ACTION ITEM >> Scan the entries that follow for the word "pixels", then report every line in which it appears.

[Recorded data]
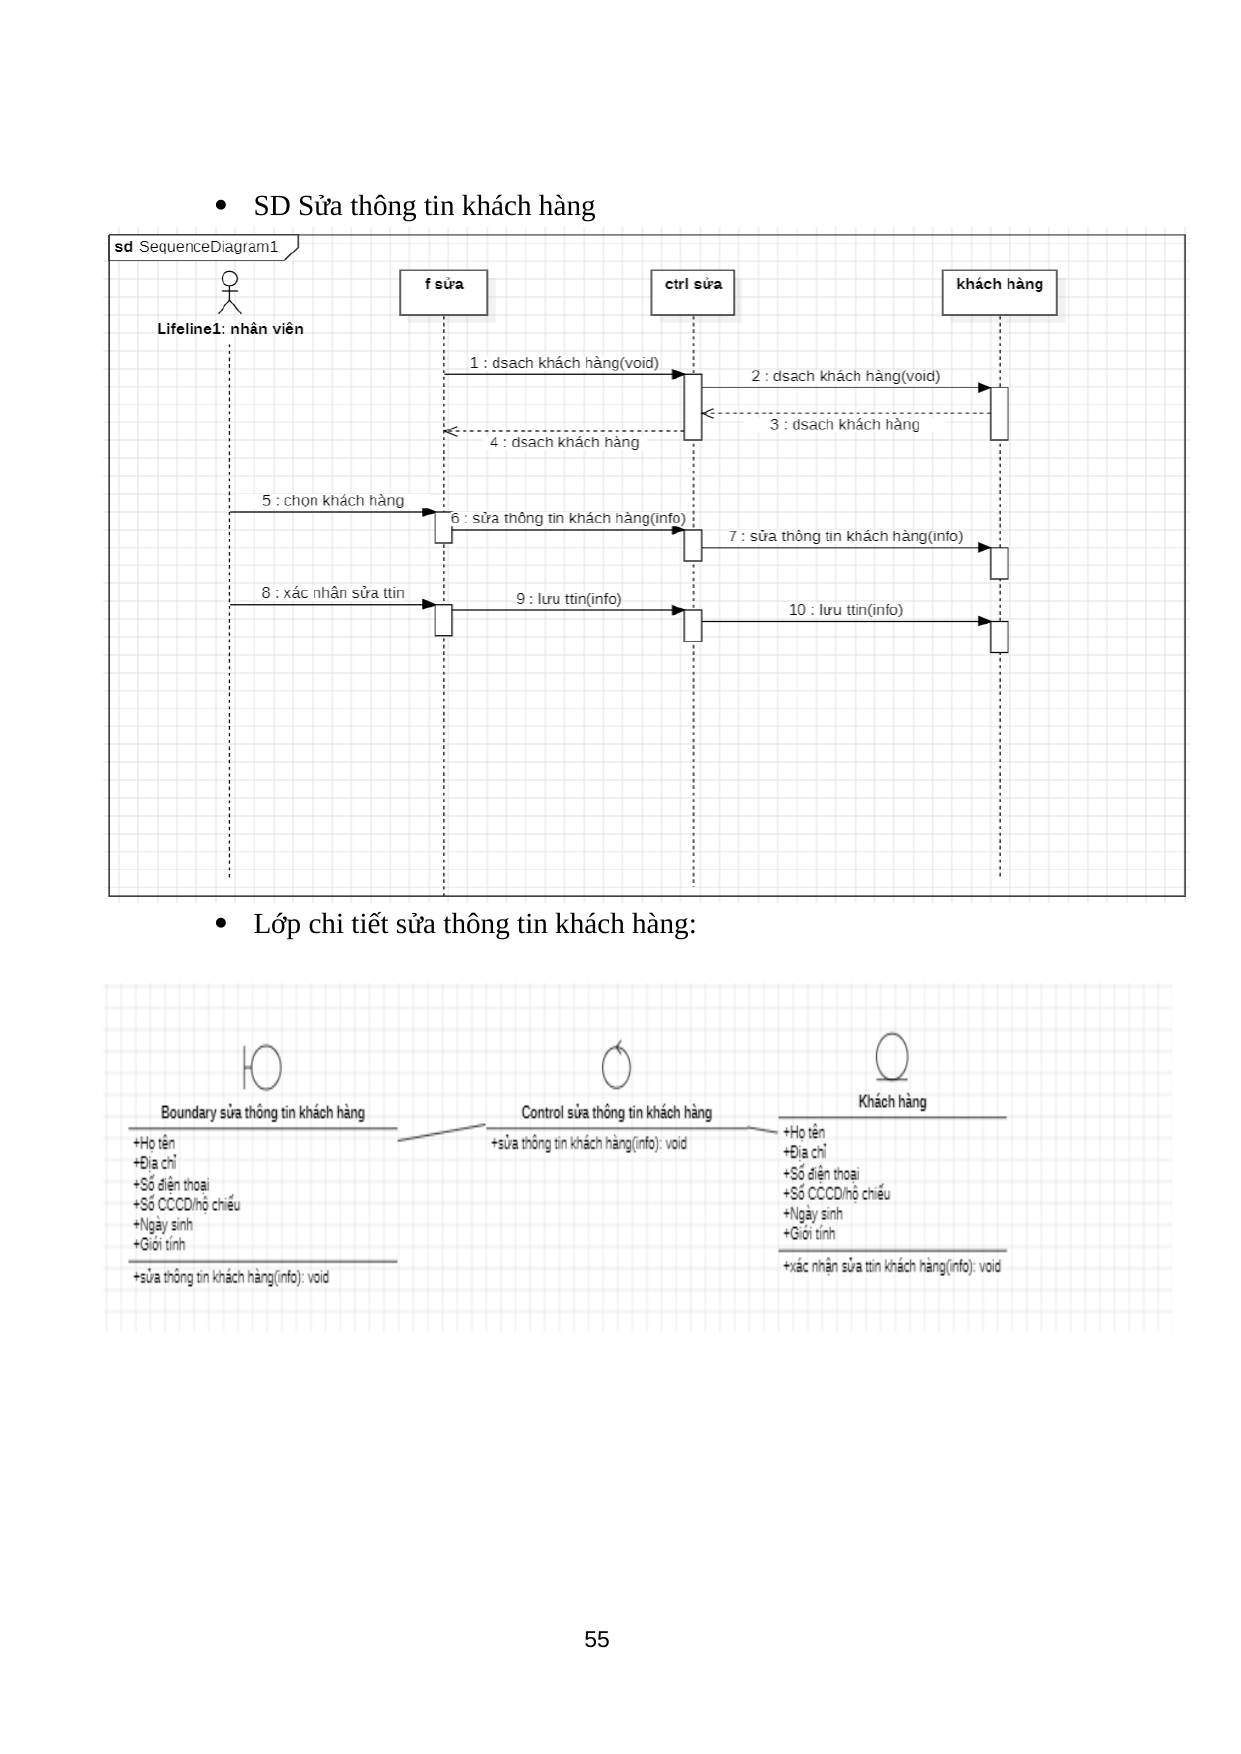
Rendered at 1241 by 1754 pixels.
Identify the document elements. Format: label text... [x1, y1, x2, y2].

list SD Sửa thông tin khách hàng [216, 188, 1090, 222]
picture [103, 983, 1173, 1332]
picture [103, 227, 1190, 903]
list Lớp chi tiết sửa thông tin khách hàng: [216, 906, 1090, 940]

---

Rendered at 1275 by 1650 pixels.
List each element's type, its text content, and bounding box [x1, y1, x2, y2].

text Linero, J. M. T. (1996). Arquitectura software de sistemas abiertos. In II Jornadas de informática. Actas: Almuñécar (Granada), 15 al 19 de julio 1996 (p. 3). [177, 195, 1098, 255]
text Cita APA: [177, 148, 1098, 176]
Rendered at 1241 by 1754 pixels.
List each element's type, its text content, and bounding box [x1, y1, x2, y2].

---

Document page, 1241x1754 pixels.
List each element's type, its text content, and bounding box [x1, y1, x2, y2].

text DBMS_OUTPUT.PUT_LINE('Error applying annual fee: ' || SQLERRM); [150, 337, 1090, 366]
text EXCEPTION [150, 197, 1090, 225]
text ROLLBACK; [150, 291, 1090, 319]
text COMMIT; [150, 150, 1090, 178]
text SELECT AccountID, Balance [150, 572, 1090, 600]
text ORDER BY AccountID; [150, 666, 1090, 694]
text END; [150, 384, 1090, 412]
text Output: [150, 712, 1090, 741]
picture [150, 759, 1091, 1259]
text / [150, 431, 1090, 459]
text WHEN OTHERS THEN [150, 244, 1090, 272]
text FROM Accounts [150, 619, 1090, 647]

ANSWER TO THIS EXERCISE >>
Rendered at 1241 by 1754 pixels.
Rendered at 1275 by 1650 pixels.
Rendered at 1241 by 1754 pixels.
Document page, 1241x1754 pixels.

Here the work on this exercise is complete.